Nieuw boek Marc Vandepitte over NGO’s en druppels op een hete plaat?by christophe callewaert Monday, Feb. 23, 2004 at 2:13 PMchristophe@indymedia.be Elk jaar vullen we plichtsgetrouw het overschrijvingsformulier van onze favoriete ontwikkelingsorganisatie in. Maar heeft dat wel zin? Het lijkt alsof al dat geld samen met de goede wil en de tomeloze inzet van de ontwikkelingswerkers verdwijnt in een bodemloze put. In het boek De kloof en de uitweg gaat auteur Marc Vandepitte na hoe het komt dat de kloof tussen noord en zuid zelfs na dertig jaar ontwikkelingssamenwerking nog steeds dieper wordt. Meer nog: Vandepitte geeft ook aan hoe het anders kan.
Vandaag is de kloof minstens tweemaal zo groot als dertig jaar geleden. Dit ondanks de vele goede voornemens en beloftes die met de regelmaat van de klok worden verkondigd op internationale conferenties. De voorzitster van 11.11.11 Mieke Molemans, die het voorwoord schreef van De kloof en de uitweg, wordt er soms een beetje moedeloos van. “Als je de vakliteratuur leest, word je bedolven onder de analyses: over hoe het komt, over waarom het blijft bestaan. De draak met de vele koppen. Machtsblokken, MNO’s, lobbyisten, internationale organisaties, maffia, extreem rijken, legers… in één groot logisch verband: het wereldwijde kapitalisme. Een wet van Meden en Perzen?”

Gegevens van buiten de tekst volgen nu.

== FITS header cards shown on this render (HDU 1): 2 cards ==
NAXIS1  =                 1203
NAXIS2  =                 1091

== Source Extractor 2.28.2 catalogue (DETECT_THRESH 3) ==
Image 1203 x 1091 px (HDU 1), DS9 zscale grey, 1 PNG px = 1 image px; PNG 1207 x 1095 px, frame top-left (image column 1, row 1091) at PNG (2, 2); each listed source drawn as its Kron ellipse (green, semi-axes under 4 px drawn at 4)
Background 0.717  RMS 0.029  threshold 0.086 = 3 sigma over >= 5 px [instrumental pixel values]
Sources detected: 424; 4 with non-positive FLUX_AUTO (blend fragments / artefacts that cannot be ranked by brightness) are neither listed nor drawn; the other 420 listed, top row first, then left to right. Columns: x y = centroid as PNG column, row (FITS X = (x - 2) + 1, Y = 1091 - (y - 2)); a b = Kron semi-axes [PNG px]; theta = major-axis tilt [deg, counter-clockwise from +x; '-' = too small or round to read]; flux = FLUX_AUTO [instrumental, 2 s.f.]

Het eerste hoofdstuk van De kloof en de uitweg bevat dezelfde analyses. Het gaat niet goed met de wereld. Om maar enkele cijfers te noemen: tweehonderd multinationals hebben alle touwtjes in handen. Eén Indonesische arbeider verdient 21 eurocent per sportschoen van Nike die in de winkel 500 keer zoveel kosten. Het bezit van 450 multimiljardairs is groter dan dat van de helft van de totale wereldbevolking. Eén miljard mensen zijn vandaag armer dan 25 jaar geleden. Een kwarteeuw nul komma nul ontwikkeling dus. Toch volstaat jaarlijks 100 miljard dollar om de armoede uit te roeien. Dat is een achtste van wat elk jaar aan wapens wordt besteed.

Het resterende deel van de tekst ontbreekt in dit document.